Lorsqu’il le retira, il exposa le visage malmené de Jorah Mormont.
Il ressemble jusqu’au bout des ongles à une épée-louée, et plus du tout à la créature à moitié brisée que nous avons sortie de la cage de Yezzan, constata Tyrion. Ses ecchymoses s’étaient en majorité effacées, désormais, et les enflures de son visage avaient en grande partie dégonflé, si bien que Mormont avait presque figure humaine, de nouveau… quoiqu’il ne se ressemblât encore que vaguement. Le masque de démon que les esclavagistes lui avaient apposé au fer rouge sur la joue droite pour le signaler comme un esclave dangereux et rétif ne le quitterait jamais. Ser Jorah n’avait jamais été ce qu’on entend par un homme séduisant. La marque avait changé son visage, pour le rendre terrible.

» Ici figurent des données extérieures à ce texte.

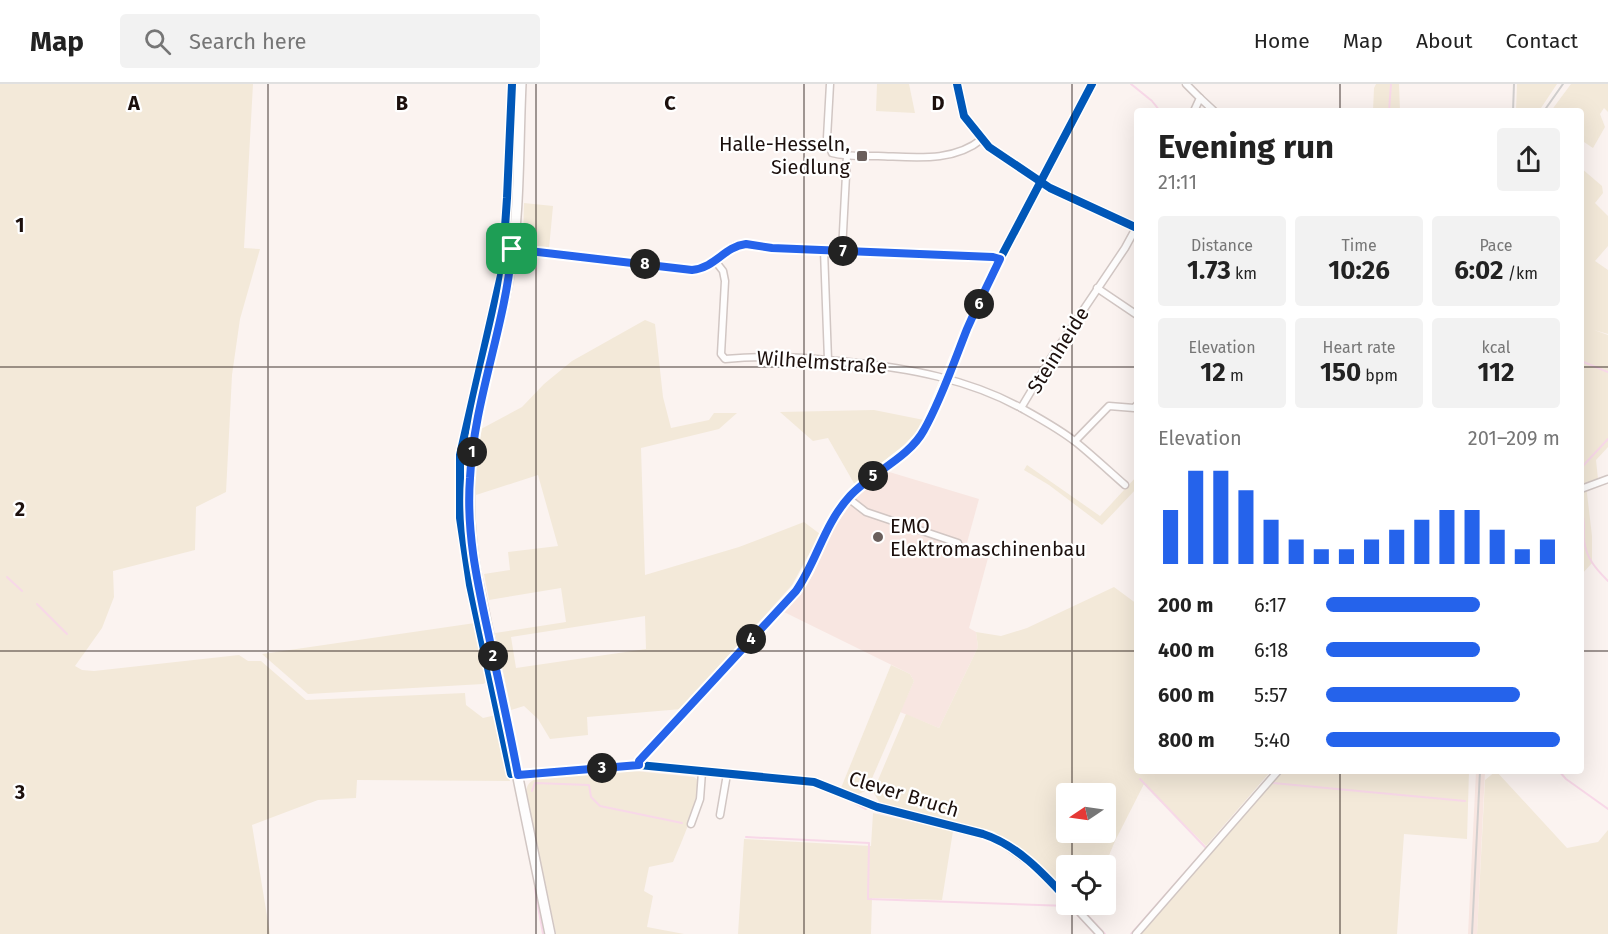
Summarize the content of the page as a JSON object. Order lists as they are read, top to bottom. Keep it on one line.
{"streets":{"street":["Steinheide","Wilhelmstraße","Clever Bruch"]},"crossings":[["Steinheide","Wilhelmstraße"]],"places":{"transit":["Halle-Hesseln, Siedlung"],"other":["EMO Elektromaschinenbau"]},"north":"left","page":{"header":"Map","search":"Search here","nav":["Home","Map","About","Contact"],"heading":["Evening run","21:11"],"stats":[["Distance","1.73 km"],["Time","10:26"],["Pace","6:02 /km"],["Elevation","12 m"],["Heart rate","150 bpm"],["kcal","112"]],"pins":["7","8","6","1","5","4","2","3"],"chart":["Elevation","201–209 m"],"list":[{"name":"200 m","note":"6:17"},{"name":"400 m","note":"6:18"},{"name":"600 m","note":"5:57"},{"name":"800 m","note":"5:40"}]},"grid":{"columns":["A","B","C","D"],"rows":["1","2","3"]}}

Tyrion sourit. « Tant que je reste plus joli garçon que vous, je m’estimerai heureux. » Il se tourna vers Sou. « Prends ce chariot. Je commence par celui-ci.
— Ça ira plus vite si nous travaillons ensemble. » Elle ramassa un demi-heaume de fer rouillé, et s’en coiffa en pouffant. « Ai-je l’air effrayante ? »
Tu ressembles à un bateleur avec une marmite sur la tête. « C’est un demi-heaume. Il te faut un casque. » Il en trouva un, qu’il échangea contre le demi-heaume.
« Il est trop grand. » La voix de Sou résonnait à l’intérieur de l’acier. « Je ne vois rien à l’extérieur. » Elle retira le casque pour le jeter de côté. « Pourquoi pas le demi-heaume ?
— Il laisse le visage à découvert. » Tyrion lui pinça le nez. « J’aime bien regarder ton nez. J’aimerais autant que tu le gardes. »
Elle écarquilla les yeux. « Tu aimes bien mon nez ? »
Oh, miséricorde des Sept. Tyrion se détourna et commença à fourrager dans les piles de vieilles armures à l’arrière du chariot.
« Il y a d’autres parties de moi que tu aimes bien ? » s’enquit Sou.
Peut-être avait-elle eu l’intention de dire cela sur un ton badin. Mais en fait, elle semblait triste. « J’aime bien toutes les parties de ton corps, répondit Tyrion, avec l’espoir de couper court à toute discussion ultérieure sur le sujet, et encore plus les miennes.
— Pourquoi aurions-nous besoin d’une armure ? Nous ne sommes que des baladins. Nous faisons juste semblant de nous battre.
— Tu fais très bien semblant », dit Tyrion en examinant une lourde cotte en mailles de fer, si crevée de trous qu’elle paraissait mangée aux mites. Quelle espèce de mites grignote des mailles en fer ? « Feindre d’être mort est un excellent moyen de survivre à une bataille. Une bonne armure en est un autre. » Bien qu’il y ait vraiment peu de cela, par ici. À la Verfurque, il avait combattu sous des fragments dépareillés de plate pêchés dans les chariots de lord Lefford, coiffé d’un heaume en cylindre à pointe qui lui donnait l’air de s’être retourné un seau de pâtée sur le crâne. Ici, l’acier de la compagnie était pire. Pas simplement vieux et mal adapté, mais cabossé, fendu et fragile. Qu’est-ce que c’est, ça, du sang séché, ou juste de la rouille ? Il renifla, sans pouvoir trancher davantage.
« Tiens, une arbalète. » Sou la lui indiqua du doigt.